There’s no shortage of candidates interested in coding jobs, Gordon says, again stressing the need for hospital experience. Many certified coding specialist job listings require candidates to have medical terminology knowledge.

One way AHIMA is attempting to help coders achieve the prerequisite experience is through an upcoming paid apprenticeship program, which will provide job candidates with a clearer career path and give them inhospital experience.

This type of job shadowing will produce more-qualified coders, Gordon says. AHIMA and other organizations offer certifications, which make the job candidate more attractive to an employer. Coders with certifications also typically earn higher salaries.

Students can also take specialty code-set training. That could help with medical terminologies, but isn’t needed. Credentials also aren’t mandatory for ICD-10 work.

“It’s not necessary, but it’s certainly something that somebody would want to look for to show a certain level of competency,” says Stanley Nachimson, principal of IT consultancy Nachimson Advisors, based in Reisterstown, Md.

There’s a substantial industry cost for the switch over to the new version of ICD. HHS projects that the changes, including the purchases of new IT systems and staff training, could cost $2.3 billion to $2.7 billion industrywide over 15 years.
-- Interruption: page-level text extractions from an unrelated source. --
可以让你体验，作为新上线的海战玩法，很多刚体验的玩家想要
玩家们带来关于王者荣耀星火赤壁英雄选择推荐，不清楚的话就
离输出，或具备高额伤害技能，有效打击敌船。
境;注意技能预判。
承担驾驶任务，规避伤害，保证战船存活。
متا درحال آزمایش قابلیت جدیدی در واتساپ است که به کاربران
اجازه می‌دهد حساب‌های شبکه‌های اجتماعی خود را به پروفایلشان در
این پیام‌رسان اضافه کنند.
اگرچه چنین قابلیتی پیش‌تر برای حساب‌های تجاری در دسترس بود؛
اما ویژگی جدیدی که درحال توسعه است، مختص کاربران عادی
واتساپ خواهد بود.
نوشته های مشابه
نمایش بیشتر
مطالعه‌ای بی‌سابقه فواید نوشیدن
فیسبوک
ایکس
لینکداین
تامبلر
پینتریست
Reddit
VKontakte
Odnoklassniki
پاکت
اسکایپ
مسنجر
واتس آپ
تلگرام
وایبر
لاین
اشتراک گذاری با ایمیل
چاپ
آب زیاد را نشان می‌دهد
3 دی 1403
The cost of ICD-10 coder training alone could cost an organization from $2,405 to $46,280—depending on its size—according to Nachimson research.
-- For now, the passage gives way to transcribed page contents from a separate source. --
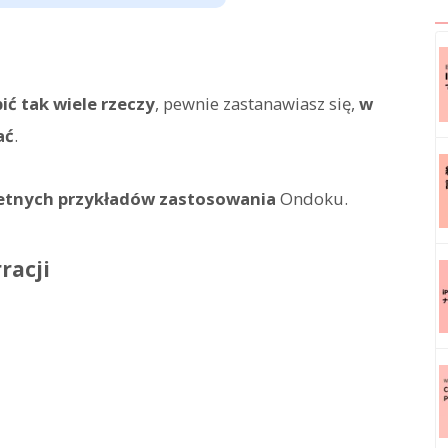
ić tak wiele rzeczy
, pewnie zastanawiasz się,
w
ać
.
etnych przykładów zastosowania
Ondoku.
racji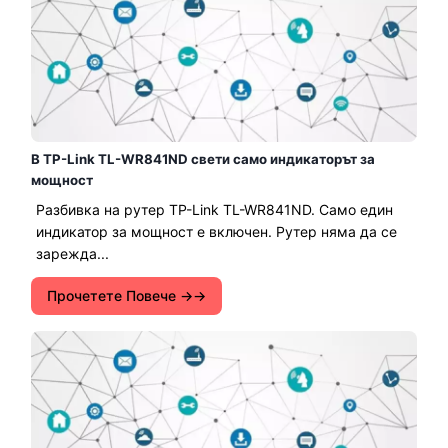
В TP-Link TL-WR841ND свети само индикаторът за
мощност
Разбивка на рутер TP-Link TL-WR841ND. Само един
индикатор за мощност е включен. Рутер няма да се
зарежда...
Прочетете Повече →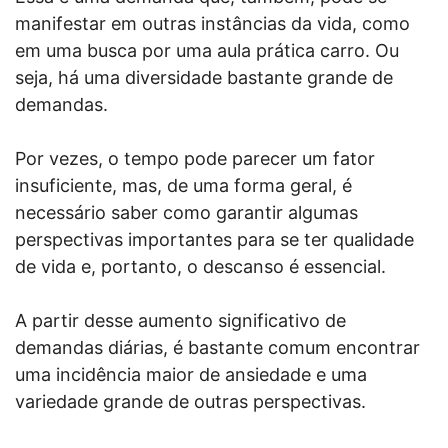
manifestar em outras instâncias da vida, como
em uma busca por uma aula prática carro. Ou
seja, há uma diversidade bastante grande de
demandas.
Por vezes, o tempo pode parecer um fator
insuficiente, mas, de uma forma geral, é
necessário saber como garantir algumas
perspectivas importantes para se ter qualidade
de vida e, portanto, o descanso é essencial.
A partir desse aumento significativo de
demandas diárias, é bastante comum encontrar
uma incidência maior de ansiedade e uma
variedade grande de outras perspectivas.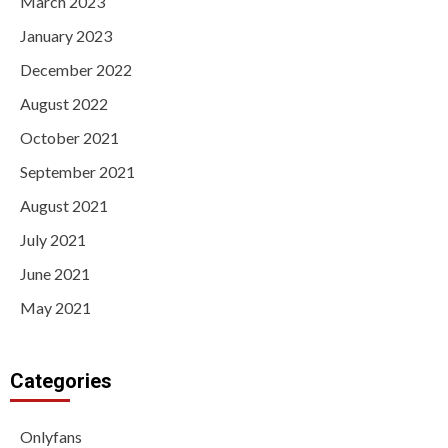
March 2023
January 2023
December 2022
August 2022
October 2021
September 2021
August 2021
July 2021
June 2021
May 2021
Categories
Onlyfans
Some concerns remain over the workload of veteran coders during the transition, because many will not only be responsible for their everyday work, but also for training less experienced colleagues. While some hospitals and health systems may be well into their implementation plans, others are just getting started with training, Nachimson says.

One problem with training too ambitiously early on is the risk of staff losing key skills in the 16 months before ICD-10 is implemented. Systems such as Norfolk, Va.-based Sentara Healthcare and the Cleveland Clinic are solving that issue through dual coding. The health systems are using both ICD-10 and ICD-9 at the same time. Despite the time and budgetary constraints in hiring extra coders, hospitals can use dual coding to identify ICD-10 revenue losses and claim denials. It also lets staff members practice their ICD-10 skills before the implementation date and gives the systems a chance and to iron out any problems with less pressure.

Meanwhile, some providers, including Children’s Healthcare of Atlanta, have used contract management firms to find coders. Dr. Jeffrey Linzer, associate medical director of compliance for the hospital’s emergency pediatric group, says the ICD-10 transition is a major issue for physicians because most practices don’t employ coders. The ICD-10 transition will cost a three-physician practice $83,290, according to research from Nachimson Advisors. That cost covers training, new staff and technology. The cost is $285,195 for a 10-physician practice and $2.7 million for a 100-physician practice, according to the research.

Changes are also necessary at the nation’s medical schools, which Linzer says are not properly training physicians in ICD coding. “They have to make sure their medical documentation is appropriate and gives a clear picture of why they are seeing their patients,” Linzer says. “If we could improve physician documentation, it would make the coder’s life much easier.”